_Records supplied_.
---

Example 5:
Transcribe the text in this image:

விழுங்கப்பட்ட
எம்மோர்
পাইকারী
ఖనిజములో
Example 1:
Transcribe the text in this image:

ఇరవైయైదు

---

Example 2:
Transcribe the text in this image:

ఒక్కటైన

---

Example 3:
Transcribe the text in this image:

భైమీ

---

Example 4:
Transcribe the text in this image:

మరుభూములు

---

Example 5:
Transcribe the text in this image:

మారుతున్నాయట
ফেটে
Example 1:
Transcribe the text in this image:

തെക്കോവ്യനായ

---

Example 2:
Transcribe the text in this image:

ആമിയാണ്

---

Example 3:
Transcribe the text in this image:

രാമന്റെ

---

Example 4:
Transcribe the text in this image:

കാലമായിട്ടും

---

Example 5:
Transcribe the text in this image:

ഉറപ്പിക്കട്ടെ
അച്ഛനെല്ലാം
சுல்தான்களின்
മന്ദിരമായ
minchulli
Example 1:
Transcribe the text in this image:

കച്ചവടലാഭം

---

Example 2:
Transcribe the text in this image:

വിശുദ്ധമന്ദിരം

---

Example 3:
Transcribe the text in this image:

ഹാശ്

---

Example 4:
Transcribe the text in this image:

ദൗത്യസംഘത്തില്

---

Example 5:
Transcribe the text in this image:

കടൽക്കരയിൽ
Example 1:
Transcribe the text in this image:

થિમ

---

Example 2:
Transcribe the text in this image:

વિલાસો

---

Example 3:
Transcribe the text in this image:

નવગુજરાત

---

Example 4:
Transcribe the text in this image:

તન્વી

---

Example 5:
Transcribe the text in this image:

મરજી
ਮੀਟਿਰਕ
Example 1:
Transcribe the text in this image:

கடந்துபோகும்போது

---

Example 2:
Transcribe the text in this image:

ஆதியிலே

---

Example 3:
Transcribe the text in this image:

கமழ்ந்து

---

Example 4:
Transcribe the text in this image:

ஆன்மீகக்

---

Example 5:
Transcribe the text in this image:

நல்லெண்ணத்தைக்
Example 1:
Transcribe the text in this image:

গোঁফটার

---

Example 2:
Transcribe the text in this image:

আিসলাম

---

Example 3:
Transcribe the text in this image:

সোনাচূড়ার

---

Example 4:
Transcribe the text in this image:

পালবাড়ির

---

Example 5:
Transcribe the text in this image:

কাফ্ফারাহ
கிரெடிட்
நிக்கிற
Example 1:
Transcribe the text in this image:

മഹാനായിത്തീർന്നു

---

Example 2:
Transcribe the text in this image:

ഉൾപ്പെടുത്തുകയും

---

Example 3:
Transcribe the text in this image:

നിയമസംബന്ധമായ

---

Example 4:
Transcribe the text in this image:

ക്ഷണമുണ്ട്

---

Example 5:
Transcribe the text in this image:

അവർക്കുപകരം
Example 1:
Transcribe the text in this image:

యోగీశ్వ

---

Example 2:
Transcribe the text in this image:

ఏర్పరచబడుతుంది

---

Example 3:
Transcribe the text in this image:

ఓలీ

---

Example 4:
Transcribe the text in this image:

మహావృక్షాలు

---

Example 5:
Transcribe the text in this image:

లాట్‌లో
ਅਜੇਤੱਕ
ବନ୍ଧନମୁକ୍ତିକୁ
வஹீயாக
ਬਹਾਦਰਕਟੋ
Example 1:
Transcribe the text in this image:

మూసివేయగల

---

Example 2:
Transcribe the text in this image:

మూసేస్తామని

_Task objective_. The data must be transcribed in full. Every word stays the same.

_Your response_.
---

Example 5:
Transcribe the text in this image:

விழுங்கப்பட்ட
எம்மோர்
পাইকারী
ఖనిజములో
Example 1:
Transcribe the text in this image:

ఇరవైయైదు

---

Example 2:
Transcribe the text in this image:

ఒక్కటైన

---

Example 3:
Transcribe the text in this image:

భైమీ

---

Example 4:
Transcribe the text in this image:

మరుభూములు

---

Example 5:
Transcribe the text in this image:

మారుతున్నాయట
ফেটে
Example 1:
Transcribe the text in this image:

തെക്കോവ്യനായ

---

Example 2:
Transcribe the text in this image:

ആമിയാണ്

---

Example 3:
Transcribe the text in this image:

രാമന്റെ

---

Example 4:
Transcribe the text in this image:

കാലമായിട്ടും

---

Example 5:
Transcribe the text in this image:

ഉറപ്പിക്കട്ടെ
അച്ഛനെല്ലാം
சுல்தான்களின்
മന്ദിരമായ
minchulli
Example 1:
Transcribe the text in this image:

കച്ചവടലാഭം

---

Example 2:
Transcribe the text in this image:

വിശുദ്ധമന്ദിരം

---

Example 3:
Transcribe the text in this image:

ഹാശ്

---

Example 4:
Transcribe the text in this image:

ദൗത്യസംഘത്തില്

---

Example 5:
Transcribe the text in this image:

കടൽക്കരയിൽ
Example 1:
Transcribe the text in this image:

થિમ

---

Example 2:
Transcribe the text in this image:

વિલાસો

---

Example 3:
Transcribe the text in this image:

નવગુજરાત

---

Example 4:
Transcribe the text in this image:

તન્વી

---

Example 5:
Transcribe the text in this image:

મરજી
ਮੀਟਿਰਕ
Example 1:
Transcribe the text in this image:

கடந்துபோகும்போது

---

Example 2:
Transcribe the text in this image:

ஆதியிலே

---

Example 3:
Transcribe the text in this image:

கமழ்ந்து

---

Example 4:
Transcribe the text in this image:

ஆன்மீகக்

---

Example 5:
Transcribe the text in this image:

நல்லெண்ணத்தைக்
Example 1:
Transcribe the text in this image:

গোঁফটার

---

Example 2:
Transcribe the text in this image:

আিসলাম

---

Example 3:
Transcribe the text in this image:

সোনাচূড়ার

---

Example 4:
Transcribe the text in this image:

পালবাড়ির

---

Example 5:
Transcribe the text in this image:

কাফ্ফারাহ
கிரெடிட்
நிக்கிற
Example 1:
Transcribe the text in this image:

മഹാനായിത്തീർന്നു

---

Example 2:
Transcribe the text in this image:

ഉൾപ്പെടുത്തുകയും

---

Example 3:
Transcribe the text in this image:

നിയമസംബന്ധമായ

---

Example 4:
Transcribe the text in this image:

ക്ഷണമുണ്ട്

---

Example 5:
Transcribe the text in this image:

അവർക്കുപകരം
Example 1:
Transcribe the text in this image:

యోగీశ్వ

---

Example 2:
Transcribe the text in this image:

ఏర్పరచబడుతుంది

---

Example 3:
Transcribe the text in this image:

ఓలీ

---

Example 4:
Transcribe the text in this image:

మహావృక్షాలు

---

Example 5:
Transcribe the text in this image:

లాట్‌లో
ਅਜੇਤੱਕ
ବନ୍ଧନମୁକ୍ତିକୁ
வஹீயாக
ਬਹਾਦਰਕਟੋ
Example 1:
Transcribe the text in this image:

మూసివేయగల

---

Example 2:
Transcribe the text in this image:

మూసేస్తామని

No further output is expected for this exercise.